# Would use this whole piece?



## chippin-in (Jan 20, 2018)

A friend of mine dropped by the house and brought me this piece of mesquite. it is a crotch piece that had initially been cut up for firewood I presume. He found it at his deer lease and thought of me and brought it home. It was a very odd shape I was able to cut off one piece without the piths. But I still have this piece that has the whole pith on one side of it and I believe I got rid of all the other pith from the other side.
The is about 9x9x4 of good wood including the pith.
I am not sure how long it has been down. Moisture meter shows high 30s on the freshly cut inside portion of the log and 21 on the log ends.
I have never turned mesquite.
Would you cut off the pith side or turn it like this?


----------



## chippin-in (Jan 20, 2018)

Hit the wrong button..grrrr


----------



## JR Parks (Jan 20, 2018)

Robert,
Mesquite is a wonder wood.

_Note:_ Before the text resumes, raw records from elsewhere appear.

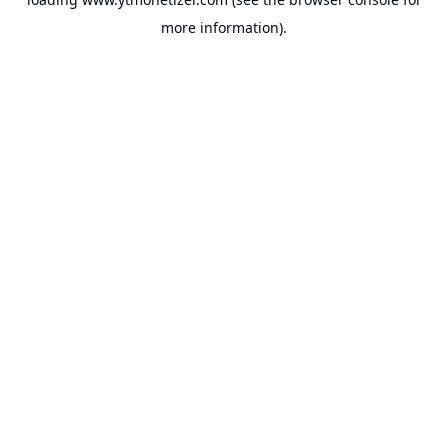
more information).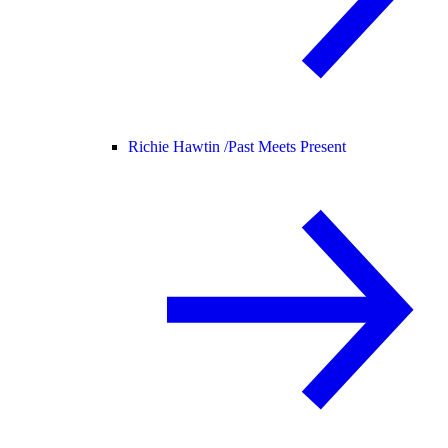
Richie Hawtin /
Past Meets Present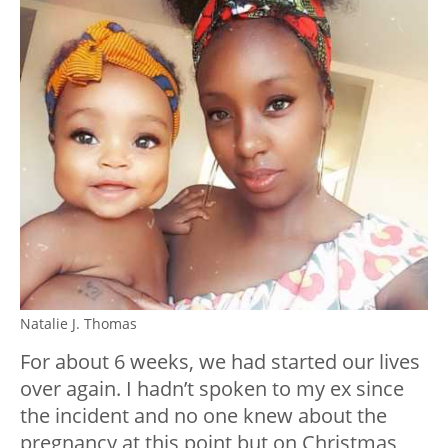
Natalie J. Thomas
For about 6 weeks, we had started our lives
over again. I hadn’t spoken to my ex since
the incident and no one knew about the
pregnancy at this point but on Christmas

It moves very little when drying. It looks by the borer trails that it has been cut for a while. What are you going to turn? I would usually cut out he pith but on mesquite you can get away with a few things.

Reactions: Agree 2


----------



## chippin-in (Jan 21, 2018)

I was planning to turn a bowl as large as possible 8x3 ish

Thanks 
Robert


----------



## David Hill (Jan 21, 2018)

I use Mesquite—-A LOT! Go ahead, turn as big as you can.
I _never _worry about the pith. The grub holes just make for fill opportunities. He’s right about the wood not moving.
If it’s really dry, you’ll get a lot of dust, not so much curlies.
If you need more ‘skeet experience— come visit!
(I’ve got plenty)

Reactions: Like 1 | Thank You! 1


----------



## Tony (Jan 22, 2018)

David Hill said:


> I use Mesquite—-A LOT! Go ahead, turn as big as you can.
> I _never _worry about the pith. The grub holes just make for fill opportunities. He’s right about the wood not moving.
> If it’s really dry, you’ll get a lot of dust, not so much curlies.
> If you need more ‘skeet experience— come visit!
> (I’ve got plenty)



If you go Robert pick me up on the way, I've been meaning to get down to David's place for awhile now! Tony

Reactions: Like 2 | Agree 1


----------



## Nubsnstubs (Jan 22, 2018)

Robert, all that stuff you want to remove is/are features.... Leave it in there.. ................. Jerry (in Tucson)

Reactions: Thank You! 1


----------



## chippin-in (Jan 22, 2018)

David Hill said:


> I use Mesquite—-A LOT! Go ahead, turn as big as you can.
> I _never _worry about the pith. The grub holes just make for fill opportunities. He’s right about the wood not moving.
> If it’s really dry, you’ll get a lot of dust, not so much curlies.
> If you need more ‘skeet experience— come visit





David Hill said:


> I use Mesquite—-A LOT! Go ahead, turn as big as you can.
> I _never _worry about the pith. The grub holes just make for fill opportunities. He’s right about the wood not moving.
> If it’s really dry, you’ll get a lot of dust, not so much curlies.
> If you need more ‘skeet experience— come visit!
> (I’ve got plenty)



Thanks David, I may have to get with @Sheriff and make a road trip in the near future.

Robert


----------



## David Hill (Jan 26, 2018)

chippin-in said:


> Thanks David, I may have to get with @Sheriff and make a road trip in the near future.
> 
> Robert



I'll be waiting.

Reactions: Like 1


----------